VIdeo games made from licensed films are notorious for their sketchy quality. Gameplay and graphics tend to be thrown together slap dash in an effort to capitalize on the film’s popularity before the public has moved on to the next big thing. So, it would be if gamers were skeptical when the Commodore 64 released a video game version of Ghostbusters, but they were in for a surprise.
The game was released in 1984, the same year that Harold Ramis, Dan Aykroyd, Bill Murray, and Ernie Hudson took to the silver screen to prove that they weren’t afraid of no ghosts. The game was designed by David Crane (the designer behind Pitfall! and later games like The Simpsons: Bart Vs. The Space Mutants ) and released by Activision (which Crane co-founded in 1979 with Alan Miller, Jim Levy, Bob Whitehead, and Larry Kaplan after Atari CEO Ray Kassar refused to give them proper credit when it released games they had designed).
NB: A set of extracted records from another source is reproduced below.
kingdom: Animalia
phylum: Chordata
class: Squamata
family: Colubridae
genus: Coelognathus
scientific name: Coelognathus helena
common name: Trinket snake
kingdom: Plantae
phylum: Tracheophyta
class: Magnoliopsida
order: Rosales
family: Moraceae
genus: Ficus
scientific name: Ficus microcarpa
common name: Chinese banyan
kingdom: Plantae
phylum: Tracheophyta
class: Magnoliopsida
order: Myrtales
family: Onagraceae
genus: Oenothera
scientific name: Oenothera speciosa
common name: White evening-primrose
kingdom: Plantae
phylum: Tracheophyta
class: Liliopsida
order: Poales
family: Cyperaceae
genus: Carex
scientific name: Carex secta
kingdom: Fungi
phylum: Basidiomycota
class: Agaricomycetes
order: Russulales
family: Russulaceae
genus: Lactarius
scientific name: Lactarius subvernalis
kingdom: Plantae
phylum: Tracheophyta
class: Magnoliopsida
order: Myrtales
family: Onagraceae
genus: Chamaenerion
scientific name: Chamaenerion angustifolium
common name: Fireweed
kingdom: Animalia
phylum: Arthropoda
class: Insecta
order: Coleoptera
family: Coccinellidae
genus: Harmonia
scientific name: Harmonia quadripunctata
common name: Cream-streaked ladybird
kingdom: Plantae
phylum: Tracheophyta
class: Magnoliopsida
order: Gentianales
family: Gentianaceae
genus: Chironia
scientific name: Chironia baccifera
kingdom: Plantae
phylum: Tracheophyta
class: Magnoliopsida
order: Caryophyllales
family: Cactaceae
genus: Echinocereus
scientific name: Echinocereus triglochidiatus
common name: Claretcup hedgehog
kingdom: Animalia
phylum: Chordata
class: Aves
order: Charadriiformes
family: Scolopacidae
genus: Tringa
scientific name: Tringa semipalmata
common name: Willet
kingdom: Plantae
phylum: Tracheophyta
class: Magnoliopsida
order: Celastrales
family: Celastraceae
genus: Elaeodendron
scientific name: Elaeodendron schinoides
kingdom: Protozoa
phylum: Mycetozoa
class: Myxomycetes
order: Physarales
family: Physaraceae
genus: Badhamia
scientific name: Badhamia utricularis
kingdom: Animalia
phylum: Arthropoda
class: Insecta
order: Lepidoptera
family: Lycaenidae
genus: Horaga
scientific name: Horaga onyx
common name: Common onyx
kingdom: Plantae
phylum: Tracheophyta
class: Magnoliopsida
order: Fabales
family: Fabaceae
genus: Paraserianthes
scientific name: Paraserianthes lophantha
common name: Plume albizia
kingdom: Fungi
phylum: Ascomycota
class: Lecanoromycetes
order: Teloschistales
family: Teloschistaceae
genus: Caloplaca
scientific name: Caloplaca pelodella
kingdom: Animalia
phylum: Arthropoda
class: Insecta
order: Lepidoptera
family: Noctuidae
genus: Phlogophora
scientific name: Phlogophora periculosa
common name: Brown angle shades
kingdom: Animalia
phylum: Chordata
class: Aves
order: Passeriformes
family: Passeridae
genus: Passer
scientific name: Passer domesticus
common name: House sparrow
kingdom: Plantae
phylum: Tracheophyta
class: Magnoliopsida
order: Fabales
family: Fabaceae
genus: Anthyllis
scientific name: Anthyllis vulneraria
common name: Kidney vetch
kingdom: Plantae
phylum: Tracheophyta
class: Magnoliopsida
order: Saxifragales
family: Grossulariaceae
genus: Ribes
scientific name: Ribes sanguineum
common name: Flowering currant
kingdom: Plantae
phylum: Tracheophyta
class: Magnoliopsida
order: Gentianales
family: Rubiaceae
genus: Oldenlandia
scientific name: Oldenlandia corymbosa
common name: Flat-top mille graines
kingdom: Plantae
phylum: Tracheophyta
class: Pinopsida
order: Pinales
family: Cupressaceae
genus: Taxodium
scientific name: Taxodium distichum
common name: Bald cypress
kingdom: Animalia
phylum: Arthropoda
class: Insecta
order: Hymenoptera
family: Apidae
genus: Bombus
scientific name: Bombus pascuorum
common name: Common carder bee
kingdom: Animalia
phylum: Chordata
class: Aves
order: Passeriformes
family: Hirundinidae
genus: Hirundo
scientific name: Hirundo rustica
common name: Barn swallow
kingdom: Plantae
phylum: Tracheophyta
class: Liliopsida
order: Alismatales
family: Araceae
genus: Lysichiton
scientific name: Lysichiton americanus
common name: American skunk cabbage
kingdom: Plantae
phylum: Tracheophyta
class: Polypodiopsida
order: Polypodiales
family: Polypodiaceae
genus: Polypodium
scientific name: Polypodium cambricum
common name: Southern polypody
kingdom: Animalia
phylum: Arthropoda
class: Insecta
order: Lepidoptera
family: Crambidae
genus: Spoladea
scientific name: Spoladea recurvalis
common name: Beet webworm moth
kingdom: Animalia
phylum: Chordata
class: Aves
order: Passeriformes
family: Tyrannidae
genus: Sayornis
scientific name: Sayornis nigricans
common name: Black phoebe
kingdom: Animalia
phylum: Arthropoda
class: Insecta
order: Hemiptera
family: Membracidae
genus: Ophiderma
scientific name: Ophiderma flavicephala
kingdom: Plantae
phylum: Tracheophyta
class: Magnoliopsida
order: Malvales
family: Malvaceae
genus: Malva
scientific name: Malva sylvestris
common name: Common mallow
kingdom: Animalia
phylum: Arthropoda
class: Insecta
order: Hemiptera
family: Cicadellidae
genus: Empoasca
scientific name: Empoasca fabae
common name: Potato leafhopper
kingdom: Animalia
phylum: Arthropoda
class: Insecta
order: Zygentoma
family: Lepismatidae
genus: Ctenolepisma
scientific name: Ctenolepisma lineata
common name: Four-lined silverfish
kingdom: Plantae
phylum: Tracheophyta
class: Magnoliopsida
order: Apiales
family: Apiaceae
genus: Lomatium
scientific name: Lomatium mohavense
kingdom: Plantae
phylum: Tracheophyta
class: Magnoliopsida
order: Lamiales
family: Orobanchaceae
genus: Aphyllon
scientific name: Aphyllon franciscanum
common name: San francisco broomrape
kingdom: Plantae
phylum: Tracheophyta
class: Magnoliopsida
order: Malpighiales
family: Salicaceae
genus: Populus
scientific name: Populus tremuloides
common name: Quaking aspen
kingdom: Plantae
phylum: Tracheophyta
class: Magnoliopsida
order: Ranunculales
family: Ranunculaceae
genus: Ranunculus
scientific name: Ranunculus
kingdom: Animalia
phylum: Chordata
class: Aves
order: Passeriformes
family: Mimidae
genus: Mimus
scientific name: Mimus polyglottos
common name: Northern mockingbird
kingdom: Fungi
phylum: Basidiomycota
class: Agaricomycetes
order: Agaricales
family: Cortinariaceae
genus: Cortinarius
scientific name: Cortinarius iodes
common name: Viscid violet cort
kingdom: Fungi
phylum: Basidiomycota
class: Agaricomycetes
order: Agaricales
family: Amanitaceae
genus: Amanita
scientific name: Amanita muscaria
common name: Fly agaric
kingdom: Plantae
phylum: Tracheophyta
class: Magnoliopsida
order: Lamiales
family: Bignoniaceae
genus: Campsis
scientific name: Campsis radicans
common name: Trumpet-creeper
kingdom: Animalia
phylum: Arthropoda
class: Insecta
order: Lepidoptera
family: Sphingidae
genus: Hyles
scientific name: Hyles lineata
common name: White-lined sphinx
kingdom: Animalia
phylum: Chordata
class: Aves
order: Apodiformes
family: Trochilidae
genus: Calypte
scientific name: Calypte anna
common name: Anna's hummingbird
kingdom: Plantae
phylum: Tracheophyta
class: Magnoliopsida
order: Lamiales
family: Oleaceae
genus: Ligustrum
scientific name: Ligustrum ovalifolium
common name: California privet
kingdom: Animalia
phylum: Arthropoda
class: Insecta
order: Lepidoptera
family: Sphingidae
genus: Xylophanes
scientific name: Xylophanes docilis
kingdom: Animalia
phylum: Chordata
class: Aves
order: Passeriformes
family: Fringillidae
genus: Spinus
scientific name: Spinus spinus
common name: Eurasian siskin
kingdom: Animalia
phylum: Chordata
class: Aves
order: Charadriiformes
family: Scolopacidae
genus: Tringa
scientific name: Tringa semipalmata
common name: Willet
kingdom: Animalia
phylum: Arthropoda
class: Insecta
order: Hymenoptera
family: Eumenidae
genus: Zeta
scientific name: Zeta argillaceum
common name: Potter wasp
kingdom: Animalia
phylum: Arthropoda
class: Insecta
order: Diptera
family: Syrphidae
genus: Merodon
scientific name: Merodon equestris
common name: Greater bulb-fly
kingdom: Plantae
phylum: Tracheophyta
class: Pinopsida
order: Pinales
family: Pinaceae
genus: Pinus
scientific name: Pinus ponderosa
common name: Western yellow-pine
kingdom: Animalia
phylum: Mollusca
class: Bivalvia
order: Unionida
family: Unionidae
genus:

In a later interview, Crane recalls that the company determined that they had to create the game from start to finish in six weeks to make a profit. Fortunately, rather than starting from nothing, the company was already working on a top-down racer called Car Wars. The team used the existing structure of Car Wars, replaced it with proper ghost busting vehicles (players could choose between a compact that resembled a VW Bug, a hearse like the Ecto-1, a station wagon, and a high performance sports car) and adapted the weaponry to the Ghostbuster universe.
The game featured you as a Ghostbuster. You traveled around town to various haunted locations. Players knew which buildings were haunted, because they would be flashing on the map. You then used your trap and proton pack to capture the ghost. If you failed, the ghost would slime you. This also introduced one of the game’s novelties. In-game voices were still fairly rare in 1984, and Ghostbusters used them. If you captured the ghost, a voice declared, “Ghostbusters!” If you didn’t, it said, “He slimed me!” Succeed and you also earned money. You didn’t have to defeat every ghost to win the game, you simply had to raise enough money. If you had enough money when the city’s psychokinetic energy level reached 9999, the Ghostbusters drove to a skyscraper serving as the temple for Zuul. You then had to guide two of the Ghostbusters past the Stay Puft Marshmallow Man. Succeed, and the world was saved. Fail and, well…you failed. The game was over either way.
The game was an immediate success at the time of its release. Six years later, Activision would release Ghostbusters II for the NES, by which point David Crane had moved on to found Absolute Entertainment. The second game was not nearly so well received, with critics calling it, “a good laugh” with “absolutely awful graphics”, while Crane’s original is now recognized as a Commodore 64 classic.